Lawsuit may be in span’s future

By Cindy Beamon

The Daily Advance

Tuesday, August 28, 2012

CURRITUCK — An environmental lawsuit filed against another N.C. Turnpike Authority project on Tuesday may be a precursor to what lies ahead for the proposed Mid-Currituck Bridge.

The Southern Environmental Law Center filed suit Tuesday against the proposed Garden Parkway in Gaston County.

The suit, filed in U.S. District Court on behalf of conservation groups, charges the parkway project would “destroy numerous homes and communities, fragment wildlife habitat, pollute the Catawba River basin, and add to the area’s air pollution.”

A state official says the N.C. Turnpike Authority — the state agency responsible for building the Mid-Currituck Bridge — has already factored in a possible lawsuit in the time line for the $600 million project.

The Turnpike Authority will know for certain whether there will be a legal challenge to the bridge after the U.S. Department of Transportation issues its “record of decision,” basically giving the project its stamp of approval. That decision is expected sometime in September or October. Anyone wanting to challenge the project will then have 150 days to file a lawsuit.

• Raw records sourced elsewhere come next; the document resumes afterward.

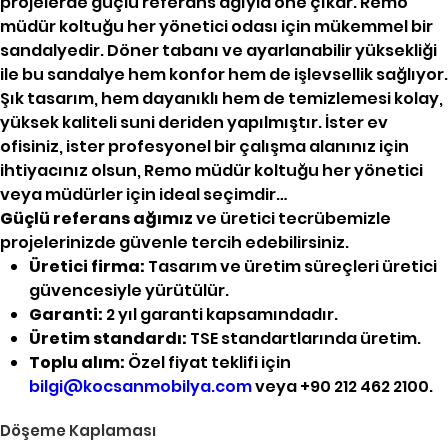
projelerde güçlü referans ağıyla öne çıkar. Remo
müdür koltuğu her yönetici odası için mükemmel bir
sandalyedir. Döner tabanı ve ayarlanabilir yüksekliği
ile bu sandalye hem konfor hem de işlevsellik sağlıyor.
Şık tasarım, hem dayanıklı hem de temizlemesi kolay,
yüksek kaliteli suni deriden yapılmıştır. İster ev
ofisiniz, ister profesyonel bir çalışma alanınız için
ihtiyacınız olsun, Remo müdür koltuğu her yönetici
veya müdürler için ideal seçimdir…
Güçlü referans ağımız
ve üretici tecrübemizle
projelerinizde güvenle tercih edebilirsiniz.
Üretici firma:
Tasarım ve üretim süreçleri üretici
güvencesiyle yürütülür.
Garanti:
2 yıl garanti kapsamındadır.
Üretim standardı:
TSE standartlarında üretim.
Toplu alım:
Özel fiyat teklifi için
bilgi@kocsanmobilya.com
veya +90 212 462 2100.
Döşeme Kaplaması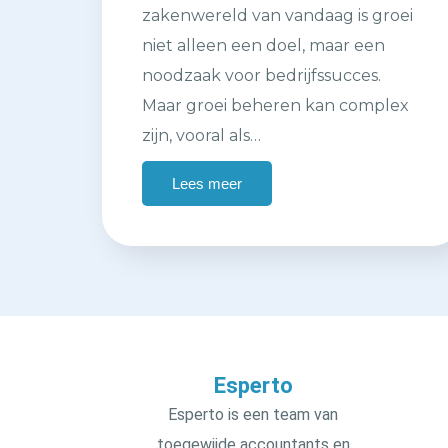
zakenwereld van vandaag is groei
niet alleen een doel, maar een
noodzaak voor bedrijfssucces.
Maar groei beheren kan complex
zijn, vooral als…
Lees meer
Esperto
Esperto is een team van
toegewijde accountants en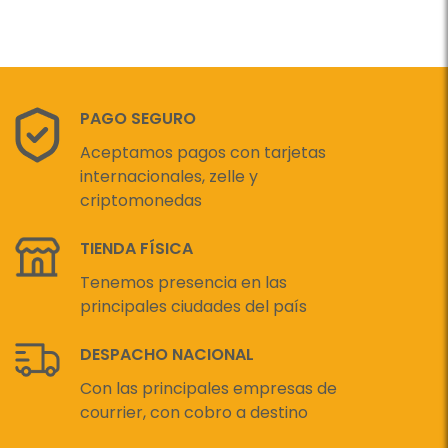
PAGO SEGURO
Aceptamos pagos con tarjetas
internacionales, zelle y
criptomonedas
TIENDA FÍSICA
Tenemos presencia en las
principales ciudades del país
DESPACHO NACIONAL
Con las principales empresas de
courrier, con cobro a destino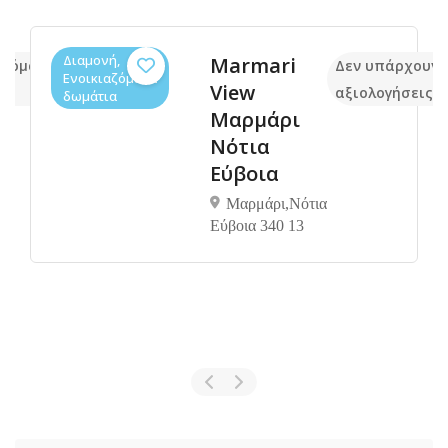
Διαμονή,
Marmari
ακόμα
Δεν υπάρχουν 
Ενοικιαζόμενα
View
αξιολογήσεις
δωμάτια
Μαρμάρι
Νότια
Εύβοια
Μαρμάρι,Νότια
Εύβοια 340 13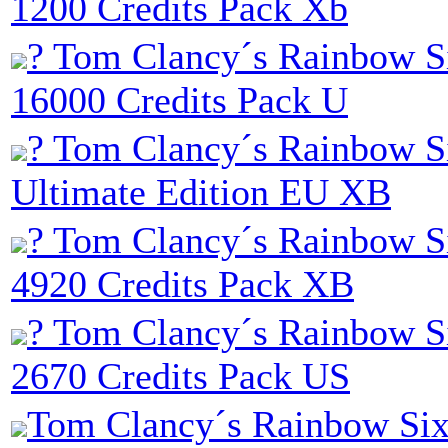
1200 Credits Pack Xb
? Tom Clancy´s Rainbow Si
16000 Credits Pack U
? Tom Clancy´s Rainbow S
Ultimate Edition EU XB
? Tom Clancy´s Rainbow Si
4920 Credits Pack XB
? Tom Clancy´s Rainbow Si
2670 Credits Pack US
Tom Clancy´s Rainbow Six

Frank Holleman, a senior attorney with the Southern Environmental Law Center, said the group will not decide about a possible suit against the Mid-Currituck Bridge until after the record of decision is issued this fall. The SELC has already filed objections during the environmental research phase of the project, he said.

The possibility of a lawsuit is one reason the state Department of Transportation did not object to the General Assembly’s delay in “gap funds” for the bridge this year, said Greer Beaty, DOT’s director of communications.

The General Assembly has approved $28 million in “gap funds” each year for the next 30 years to subsidize the cost of the bridge. For the past two years, the gap funds have been diverted elsewhere, partly because DOT officials said they weren’t needed yet.

“Not having those funds in the budget this year wasn’t going to impact the schedule of the project,” said Beaty.

Beaty said gap funding is not needed this year, partly because DOT is anticipating the SELC lawsuit.

The gap funds, which will be used to pay the difference between what tolls take in and the cost of construction, will not be needed until after the lawsuit is decided in court, she said.

The Turnpike Authority is not expecting the lawsuit will halt the project altogether.

“Historically lawsuits do not kill projects but they can delay a project,” Turnpike Authority Executive Director David Joyner recently wrote to state lawmakers.

The SELC has also filed an environmental lawsuit against the Bonner Bridge in Dare County and against another Turnpike project, in Monroe County.

The SELC hailed a ruling by the U.S. Court of Appeals for the Fourth District as a victory against the Monroe Bypass.

“The agency has not explained why taxpayers and their children are being saddled with generations of debt to pay for this destructive leviathan,” reads a SELC news release.

Beaty said the court’s questions about the Monroe Bypass is not a death knell to the project. The Turnpike Authority plans to get the project moving again once it has provided answers to the court, she said.